Tuesday, March 20, 2012
Impending Doom - "Baptized in Filth"
First came hardcore. Then came metalcore. Then came deathcore.
Whether you like it or not, a good deal of American metal traces its roots to the hardcore punk movement and the music that evolved from that scene. So as a new subgenre tends to emerge every decade or so, they're usually some derivative of hardcore meets fill-in-the-blank meets fill-in-the-blank ad infinitum. The result is that most purely American subgenres of heavy metal have that "-core" tagged on somewhere. Plenty of metalheads feel it necessary to eschew anything-core, but I've never personally had much issue with it or what it entails. I like a good breakdown. Sue me.
Impending Doom is a band with a unique journey. They're one of the few outspokenly Christian deathcore bands, and one of the few that makes deathcore still worth listening to. Their 4th full length release: "Baptized in Filth" is no exception.
Longtime fans of Impending Doom know that they didn't exactly start out as a strictly deathcore band. Their debut "Nailed. Dead. Risen." was definitely a lot more "gore" than "core." That album featured a good deal of grind elements and just straight-laced death metal, but the beginnings of their "core" tendencies were still vaguely discernible. As they've progressed, they've become a more "core" type of band; more breakdowns, more lyrical enunciation, more machismo. Plenty of listeners resent this trend but I'm personally a big fan of how deftly the band has handled the transition.
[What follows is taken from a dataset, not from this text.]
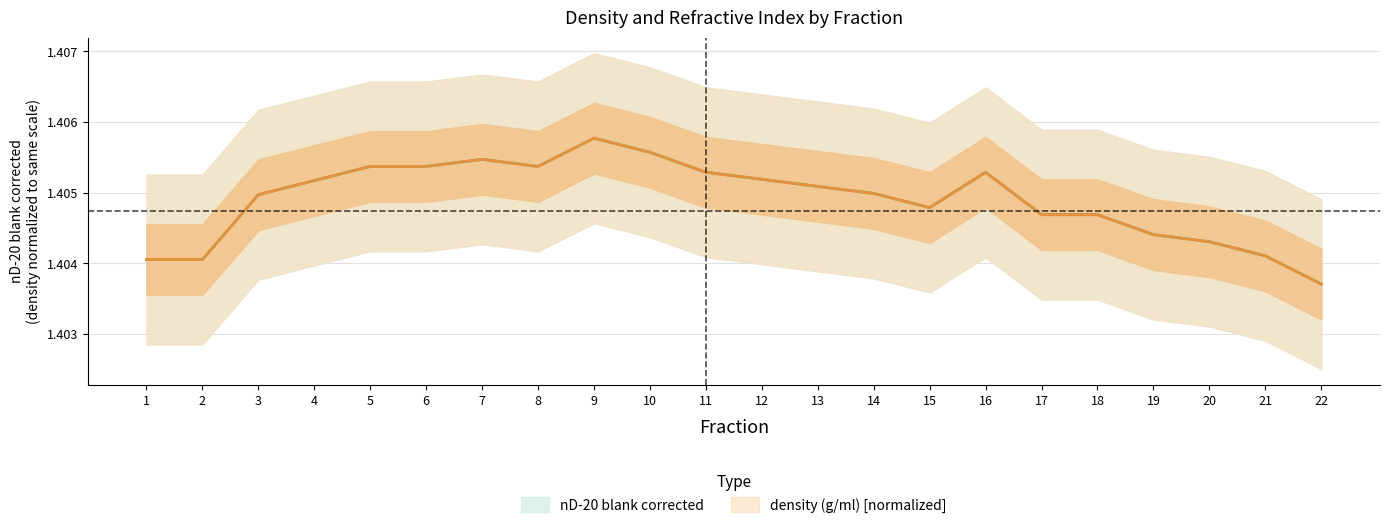

Rank the series at 7 from highest to lowest value.

nD-20 blank corrected, density (g/ml)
What was a bit more amorphous on previous releases "There Will Be Violence" and "The Serpent Servant" is now matured and confident.
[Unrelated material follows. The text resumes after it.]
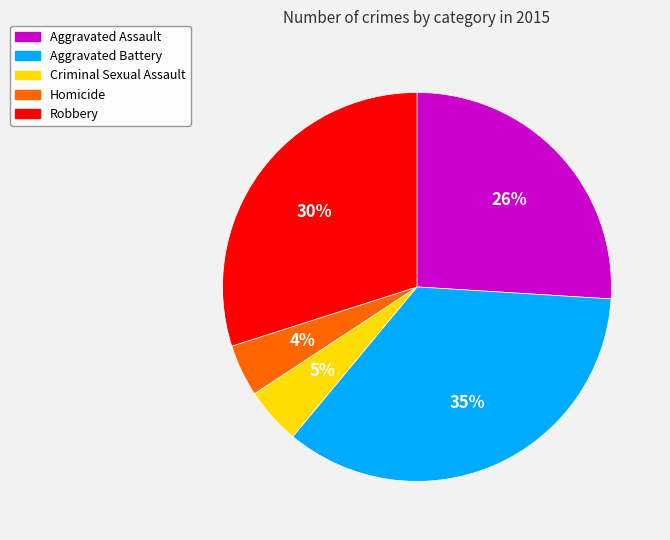

Does any single category account for the majority?

No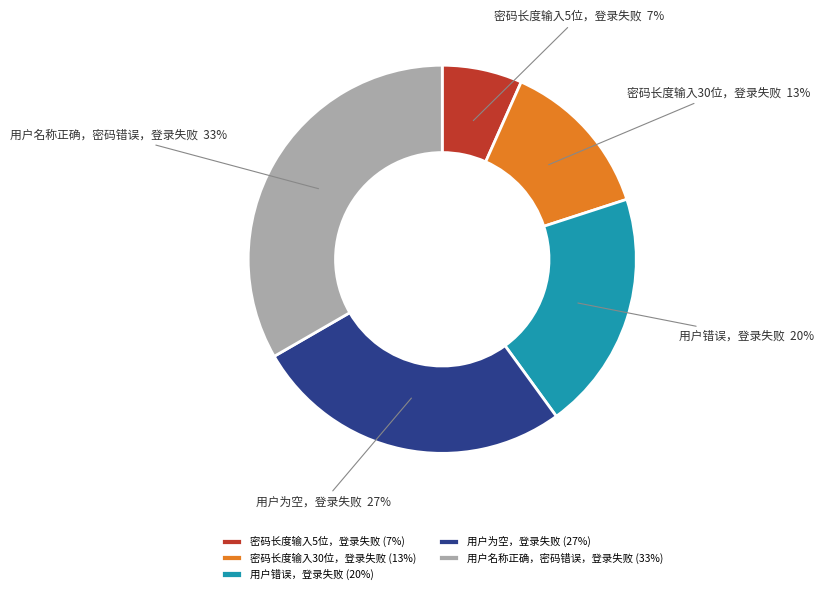

How many slices are in this pie chart?

5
The opening track "Murderer" is a prime example. There's some marvelous interplay between low-end growls and high-pitched screaming, and the band nuances tremolo picking and a little groove metal to masterful effect. "Chaos: Reborn" thunders along with a relentless aggression, more dependent on the combination of double-bass and downtuned chugging guitars than blast beats and intricate leads. "Absolute Horror" follows the same logic...opening with some ominous soundscapes before a controlled but heavy handed musical assault. It's nothing groundbreaking, but it's the-bread-and-butter of deathcore in the best way possible.
I've said it before, I'll say it again - this one is too short. At just over 34 minutes this album barely exceeds the space of your average sitcom, and consequently just feels too short. Is it just me or is the average CD-length getting shorter???
Demon Hunter vocalist and frontman Ryan Clark hops in for a guest spot on "My Light Unseen," providing the most clean vocals on any Impending Doom song to date...that I can think of. It's not a terrible track, but it feels very much like a Demon Hunter track (and one of *their* comparatively laid back tracks to boot) stuck in the midst of an Impending Doom album. In my estimation, "Baptized in Filth" feels all the shorter for it. I don't mind clean vocals and singing at all...but on this track specifically it feels like the band is the "guest" and Ryan Clark is the lead, which I wasn't thrilled about. No offense, Ryan.
It may be too short to just go nuts over, but "Baptized in Filth" is still a solid score for Impending Doom. Their evolutionary process has been largely rewarding for me as a listener, slowly but surely going "less gore, more core" over the course of their 4-title discography.
Not every song on this album is a home run, but there's more than enough to keep the average headbanger happily occupied for half an hour. I greatly enjoyed "The Serpent Servant" and "There Will Be Violence," but of Impending Doom's releases, this album is definitely my favorite.
If you like deathcore, but maybe aren't in love with the more anti-social imagery of bands like Suicide Silence or Whitechapel, then "Baptized in Filth" is right up your alley.